US-Israel BSF Travel Grants for Young Scientists

A CALL FOR APPLICATIONS IN THE PROF. R. RAHAMIMOFF TRAVEL GRANTS PROGRAM FOR YOUNG SCIENTISTS

BSF is announcing the availability of funds for short scientific trips by young American or Israeli scientists to the other country. In 2015 the program will have two calls and each will support 10 trips. Grants will be $4,000 each.  The program is open to PhD students doing research that requires facilities or expertise that are not available in their home countries.  The deadline for the 1st call for 2015 is May 14, 2015.

Call for 2016 AAAS Symposium Proposals

The American Association for the Advancement of Science (AAAS) has put out a Call for Symposium Proposals for the 2016 AAAS Annual Meeting, February 11-15 in Washington DC, with a proposal deadline of April 24.  

These symposia can be a way to increase awareness and even get popular press coverage of exciting research directions in theoretical computer science.
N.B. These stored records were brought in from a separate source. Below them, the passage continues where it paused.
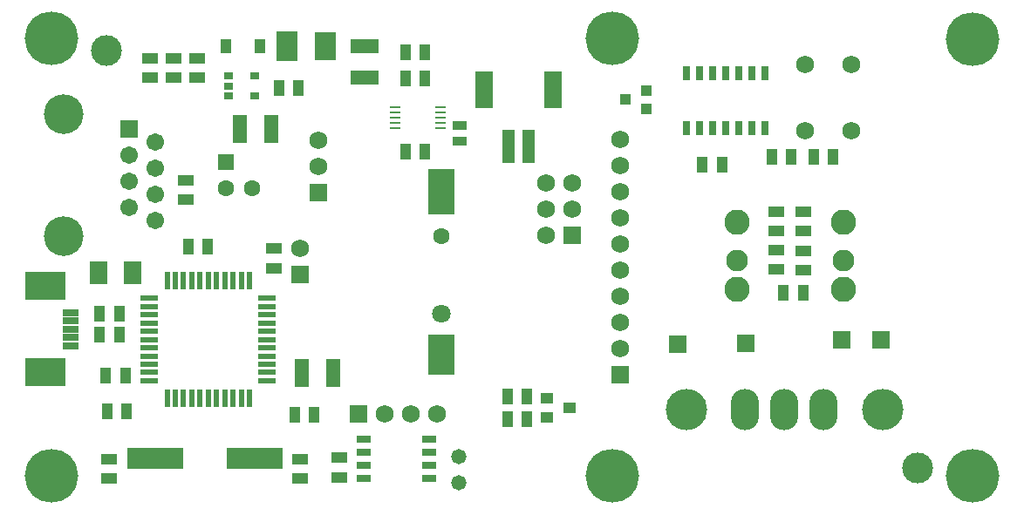
<source format=gts>
G04 (created by PCBNEW (2013-04-19 BZR 4011)-stable) date 27/01/2014 13:36:20*
%MOIN*%
G04 Gerber Fmt 3.4, Leading zero omitted, Abs format*
%FSLAX34Y34*%
G01*
G70*
G90*
G04 APERTURE LIST*
%ADD10C,0*%
%ADD11R,0.0788661X0.106425*%
%ADD12R,0.0788661X0.114299*%
%ADD13R,0.024X0.068*%
%ADD14R,0.068X0.024*%
%ADD15R,0.058X0.108*%
%ADD16R,0.108X0.058*%
%ADD17R,0.068X0.088*%
%ADD18R,0.063X0.043*%
%ADD19R,0.043X0.063*%
%ADD20R,0.0389276X0.0101276*%
%ADD21R,0.1576X0.1064*%
%ADD22R,0.0631X0.0277*%
%ADD23R,0.0438X0.056*%
%ADD24R,0.038X0.028*%
%ADD25C,0.068*%
%ADD26R,0.068X0.068*%
%ADD27R,0.053X0.028*%
%ADD28R,0.053X0.033*%
%ADD29C,0.20485*%
%ADD30C,0.097*%
%ADD31C,0.0832*%
%ADD32C,0.11811*%
%ADD33R,0.218X0.084*%
%ADD34O,0.108X0.158*%
%ADD35C,0.158*%
%ADD36C,0.1517*%
%ADD37R,0.0671X0.0671*%
%ADD38C,0.0671*%
%ADD39R,0.0473701X0.12611*%
%ADD40R,0.0670551X0.141858*%
%ADD41C,0.069*%
%ADD42R,0.0474X0.0395*%
%ADD43R,0.028X0.053*%
%ADD44R,0.044X0.044*%
%ADD45C,0.058*%
%ADD46R,0.0985512X0.177291*%
%ADD47R,0.0985512X0.152094*%
%ADD48C,0.0631181*%
%ADD49C,0.0709921*%
%ADD50R,0.063X0.063*%
%ADD51C,0.063*%
G04 APERTURE END LIST*
G54D10*
G54D11*
X30588Y-15358D03*
G54D12*
X29092Y-15358D03*
G54D13*
X26100Y-24329D03*
X25785Y-24329D03*
X25470Y-24329D03*
X25155Y-24329D03*
X24840Y-24329D03*
X24525Y-24329D03*
X26415Y-24329D03*
X26730Y-24329D03*
X27045Y-24329D03*
X27360Y-24329D03*
X27675Y-24329D03*
X26100Y-28829D03*
X25785Y-28829D03*
X25470Y-28829D03*
X25155Y-28829D03*
X24840Y-28829D03*
X24525Y-28829D03*
X26415Y-28829D03*
X26730Y-28829D03*
X27045Y-28829D03*
X27360Y-28829D03*
X27675Y-28829D03*
G54D14*
X23850Y-26579D03*
X28350Y-26579D03*
X23850Y-26894D03*
X28350Y-26894D03*
X28350Y-27209D03*
X23850Y-27209D03*
X23850Y-27524D03*
X28350Y-27524D03*
X28350Y-27839D03*
X23850Y-27839D03*
X23850Y-28154D03*
X28350Y-28154D03*
X28350Y-26264D03*
X23850Y-26264D03*
X23850Y-25949D03*
X28350Y-25949D03*
X28350Y-25634D03*
X23850Y-25634D03*
X23850Y-25319D03*
X28350Y-25319D03*
X28350Y-25004D03*
X23850Y-25004D03*
G54D15*
X29680Y-27840D03*
X30880Y-27840D03*
G54D16*
X32070Y-15340D03*
X32070Y-16540D03*
G54D15*
X28499Y-18532D03*
X27299Y-18532D03*
G54D17*
X23207Y-24020D03*
X21907Y-24020D03*
G54D18*
X23869Y-16557D03*
X23869Y-15807D03*
G54D19*
X22239Y-29330D03*
X22989Y-29330D03*
X26082Y-23036D03*
X25332Y-23036D03*
X22704Y-25592D03*
X21954Y-25592D03*
X22704Y-26392D03*
X21954Y-26392D03*
X22932Y-27957D03*
X22182Y-27957D03*
G54D18*
X25669Y-16557D03*
X25669Y-15807D03*
X24769Y-16557D03*
X24769Y-15807D03*
G54D19*
X29554Y-16942D03*
X28804Y-16942D03*
G54D20*
X33225Y-17700D03*
X33225Y-17900D03*
X33225Y-18100D03*
X33225Y-18300D03*
X33225Y-18500D03*
X34975Y-18500D03*
X34975Y-18300D03*
X34975Y-18100D03*
X34975Y-17900D03*
X34975Y-17700D03*
G54D21*
X19880Y-27839D03*
X19880Y-24531D03*
G54D22*
X20825Y-26815D03*
X20825Y-26500D03*
X20825Y-25555D03*
X20825Y-25870D03*
X20825Y-26185D03*
G54D23*
X28074Y-15360D03*
X26786Y-15360D03*
G54D24*
X26870Y-16505D03*
X26870Y-17255D03*
X27870Y-16505D03*
X26870Y-16880D03*
X27870Y-17255D03*
G54D25*
X41830Y-18925D03*
X41830Y-19925D03*
X41830Y-22925D03*
X41830Y-23925D03*
G54D26*
X41830Y-27925D03*
G54D25*
X41830Y-26925D03*
X41830Y-25925D03*
X41830Y-24925D03*
X41830Y-21925D03*
X41830Y-20925D03*
G54D19*
X33625Y-15600D03*
X34375Y-15600D03*
X33625Y-16600D03*
X34375Y-16600D03*
G54D26*
X29599Y-24102D03*
G54D25*
X29599Y-23102D03*
G54D18*
X28620Y-23095D03*
X28620Y-23845D03*
G54D27*
X32040Y-31890D03*
X32040Y-31390D03*
X32040Y-30890D03*
X32040Y-30390D03*
X34540Y-30390D03*
X34540Y-30890D03*
X34540Y-31390D03*
X34540Y-31890D03*
G54D18*
X31100Y-31105D03*
X31100Y-31855D03*
G54D19*
X30154Y-29442D03*
X29404Y-29442D03*
X34375Y-19400D03*
X33625Y-19400D03*
G54D28*
X35700Y-18400D03*
X35700Y-19000D03*
G54D18*
X25230Y-21235D03*
X25230Y-20485D03*
G54D29*
X20096Y-15063D03*
X41535Y-15063D03*
X20096Y-31795D03*
X41535Y-31795D03*
G54D18*
X48830Y-21675D03*
X48830Y-22425D03*
X47800Y-21675D03*
X47800Y-22425D03*
X47810Y-23905D03*
X47810Y-23155D03*
X48850Y-23185D03*
X48850Y-23935D03*
G54D19*
X48075Y-24790D03*
X48825Y-24790D03*
G54D30*
X50364Y-22100D03*
G54D31*
X50364Y-23557D03*
G54D30*
X50364Y-24659D03*
X46309Y-24659D03*
G54D31*
X46309Y-23557D03*
G54D30*
X46309Y-22100D03*
G54D29*
X55314Y-15080D03*
X55314Y-31780D03*
G54D32*
X53214Y-31480D03*
X22214Y-15530D03*
G54D18*
X29594Y-31895D03*
X29594Y-31145D03*
X22304Y-31895D03*
X22304Y-31145D03*
G54D33*
X24064Y-31130D03*
X27864Y-31130D03*
G54D34*
X46610Y-29271D03*
X48110Y-29271D03*
X49610Y-29271D03*
G54D35*
X44360Y-29271D03*
X51860Y-29271D03*
G54D36*
X20588Y-22618D03*
X20588Y-17945D03*
G54D37*
X23088Y-18530D03*
G54D38*
X24088Y-19030D03*
X23088Y-19530D03*
X24088Y-20030D03*
X23088Y-20530D03*
X24088Y-21030D03*
X23088Y-21530D03*
X24088Y-22030D03*
G54D39*
X37566Y-19201D03*
X38353Y-19201D03*
G54D40*
X36641Y-17035D03*
X39278Y-17035D03*
G54D41*
X50689Y-16042D03*
X48917Y-16042D03*
X50689Y-18602D03*
X48917Y-18602D03*
G54D42*
X39913Y-29190D03*
X39047Y-29565D03*
X39047Y-28815D03*
G54D43*
X44385Y-18481D03*
X44885Y-18481D03*
X45385Y-18481D03*
X45885Y-18481D03*
X46385Y-18481D03*
X46885Y-18481D03*
X47385Y-18481D03*
X47385Y-16381D03*
X46885Y-16381D03*
X46385Y-16381D03*
X45885Y-16381D03*
X45385Y-16381D03*
X44885Y-16381D03*
X44385Y-16381D03*
G54D19*
X47625Y-19600D03*
X48375Y-19600D03*
X49225Y-19600D03*
X49975Y-19600D03*
X44979Y-19901D03*
X45729Y-19901D03*
X38275Y-29630D03*
X37525Y-29630D03*
G54D44*
X42850Y-17050D03*
X42850Y-17750D03*
X42050Y-17400D03*
G54D26*
X46640Y-26720D03*
G54D19*
X38285Y-28770D03*
X37535Y-28770D03*
G54D45*
X35670Y-32060D03*
X35670Y-31060D03*
G54D26*
X44050Y-26770D03*
X51800Y-26600D03*
X50300Y-26600D03*
X40000Y-22600D03*
G54D25*
X39000Y-22600D03*
X40000Y-21600D03*
X39000Y-21600D03*
X40000Y-20600D03*
X39000Y-20600D03*
G54D26*
X31840Y-29420D03*
G54D25*
X32840Y-29420D03*
X33840Y-29420D03*
X34840Y-29420D03*
G54D46*
X35000Y-20918D03*
G54D47*
X35000Y-27155D03*
G54D48*
X35000Y-22623D03*
G54D49*
X35000Y-25576D03*
G54D50*
X26781Y-19780D03*
G54D51*
X26781Y-20780D03*
X27781Y-20780D03*
G54D26*
X30314Y-20960D03*
G54D25*
X30314Y-19960D03*
X30314Y-18960D03*
M02*

</source>
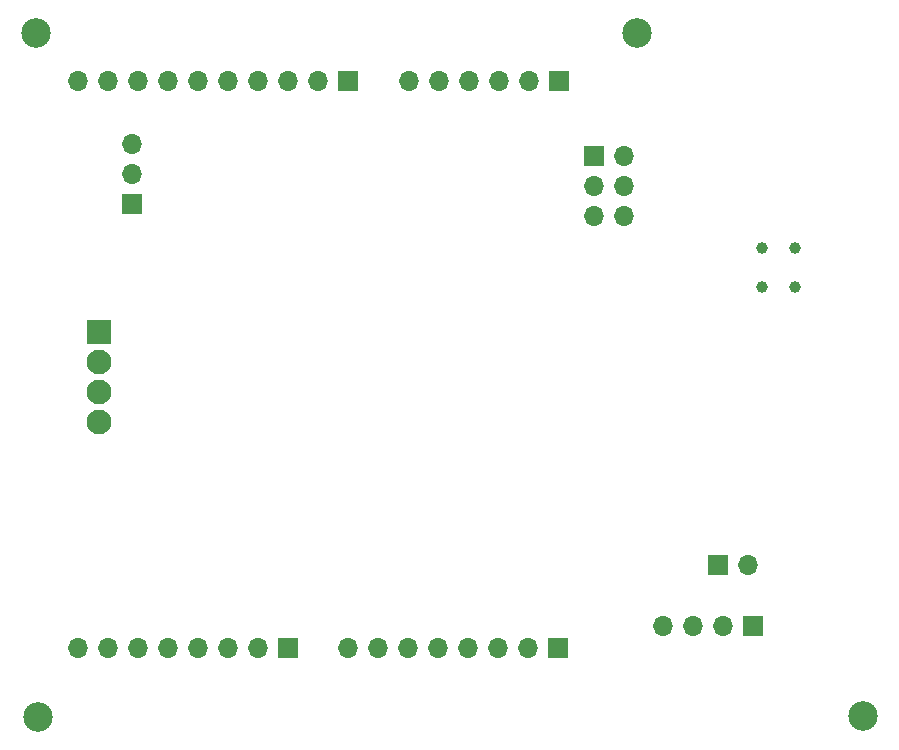
<source format=gbr>
%TF.GenerationSoftware,KiCad,Pcbnew,5.1.12-84ad8e8a86~92~ubuntu20.04.1*%
%TF.CreationDate,2022-08-01T12:29:38-07:00*%
%TF.ProjectId,LoRaXcvr_R2,4c6f5261-5863-4767-925f-52322e6b6963,rev?*%
%TF.SameCoordinates,Original*%
%TF.FileFunction,Soldermask,Bot*%
%TF.FilePolarity,Negative*%
%FSLAX46Y46*%
G04 Gerber Fmt 4.6, Leading zero omitted, Abs format (unit mm)*
G04 Created by KiCad (PCBNEW 5.1.12-84ad8e8a86~92~ubuntu20.04.1) date 2022-08-01 12:29:38*
%MOMM*%
%LPD*%
G01*
G04 APERTURE LIST*
%ADD10R,1.700000X1.700000*%
%ADD11O,1.700000X1.700000*%
%ADD12R,2.100000X2.100000*%
%ADD13C,2.100000*%
%ADD14C,2.500000*%
%ADD15C,1.000000*%
G04 APERTURE END LIST*
D10*
%TO.C,J8*%
X148437600Y-44958000D03*
D11*
X145897600Y-44958000D03*
X143357600Y-44958000D03*
X140817600Y-44958000D03*
X138277600Y-44958000D03*
X135737600Y-44958000D03*
%TD*%
D10*
%TO.C,J10*%
X125432820Y-92933520D03*
D11*
X122892820Y-92933520D03*
X120352820Y-92933520D03*
X117812820Y-92933520D03*
X115272820Y-92933520D03*
X112732820Y-92933520D03*
X110192820Y-92933520D03*
X107652820Y-92933520D03*
%TD*%
D12*
%TO.C,J1*%
X109474000Y-66167000D03*
D13*
X109474000Y-68707000D03*
X109474000Y-71247000D03*
X109474000Y-73787000D03*
%TD*%
D10*
%TO.C,J2*%
X151356060Y-51305460D03*
D11*
X153896060Y-51305460D03*
X151356060Y-53845460D03*
X153896060Y-53845460D03*
X151356060Y-56385460D03*
X153896060Y-56385460D03*
%TD*%
D10*
%TO.C,J4*%
X161825940Y-85877400D03*
D11*
X164365940Y-85877400D03*
%TD*%
D10*
%TO.C,J6*%
X148292820Y-92964000D03*
D11*
X145752820Y-92964000D03*
X143212820Y-92964000D03*
X140672820Y-92964000D03*
X138132820Y-92964000D03*
X135592820Y-92964000D03*
X133052820Y-92964000D03*
X130512820Y-92964000D03*
%TD*%
D10*
%TO.C,J7*%
X130566160Y-44886880D03*
D11*
X128026160Y-44886880D03*
X125486160Y-44886880D03*
X122946160Y-44886880D03*
X120406160Y-44886880D03*
X117866160Y-44886880D03*
X115326160Y-44886880D03*
X112786160Y-44886880D03*
X110246160Y-44886880D03*
X107706160Y-44886880D03*
%TD*%
D10*
%TO.C,J3*%
X164846000Y-91059000D03*
D11*
X162306000Y-91059000D03*
X159766000Y-91059000D03*
X157226000Y-91059000D03*
%TD*%
D10*
%TO.C,J5*%
X112268000Y-55372000D03*
D11*
X112268000Y-52832000D03*
X112268000Y-50292000D03*
%TD*%
D14*
%TO.C,H1*%
X154990800Y-40830500D03*
%TD*%
%TO.C,H2*%
X174117000Y-98679000D03*
%TD*%
%TO.C,H3*%
X104267000Y-98806000D03*
%TD*%
%TO.C,H4*%
X104140000Y-40894000D03*
%TD*%
D15*
%TO.C,TP1*%
X165600000Y-59100000D03*
%TD*%
%TO.C,TP2*%
X165600000Y-62350000D03*
%TD*%
%TO.C,TP3*%
X168350000Y-59100000D03*
%TD*%
%TO.C,TP4*%
X168350000Y-62350000D03*
%TD*%
M02*

</source>
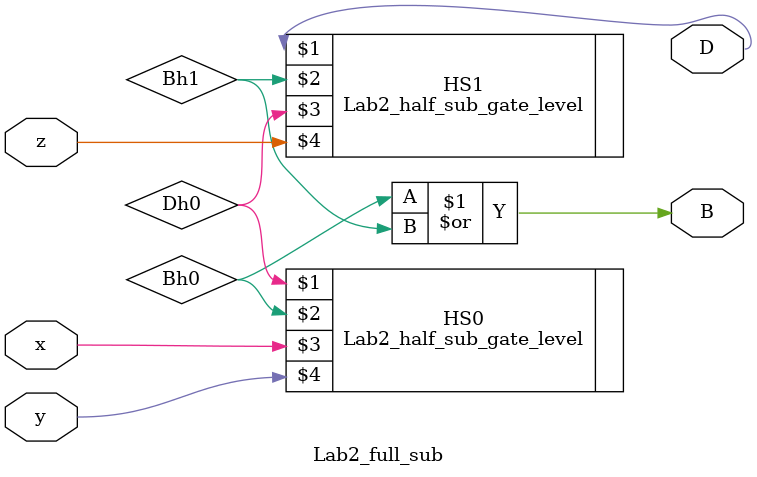
<source format=v>
module	Lab2_full_sub(output D, B, input x, y, z);
	
	wire	Dh0, Bh0, Bh1;
	
        Lab2_half_sub_gate_level HS0(Dh0, Bh0, x, y);
        Lab2_half_sub_gate_level HS1(D, Bh1, Dh0, z);

        or		G1(B, Bh0, Bh1);

endmodule


</source>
Proposing and organizing a 90 or 180-minute symposium is not much work, but organizers should also work with institutional communications offices to draw attention to the symposium before the meeting (attendance at the symposia has high variance).

They are looking for proposals that either relate to the meeting theme “Global Science Engagement” (involving things such as innovation and international scientific collaboration, food and water security, sustainable development, infectious disease and health, climate change, natural disasters, and energy) or involve “groundbreaking areas of research, new and exciting developments, or cross-cutting activities in support of science, technology, and education.”

If you are thinking of submitting a proposal, we (CATCS) are happy to help and put you in touch with people who can offer advice.

DARPA Proposer’s Day on Privacy this Thursday (registration deadline tomorrow!)

DARPA is planning to start a new program to fund privacy research.  They are holding a “proposer’s day” this Thursday to share information about the program.  If you wish to attend, the registration deadline is tomorrow (Monday 3/9) 8am!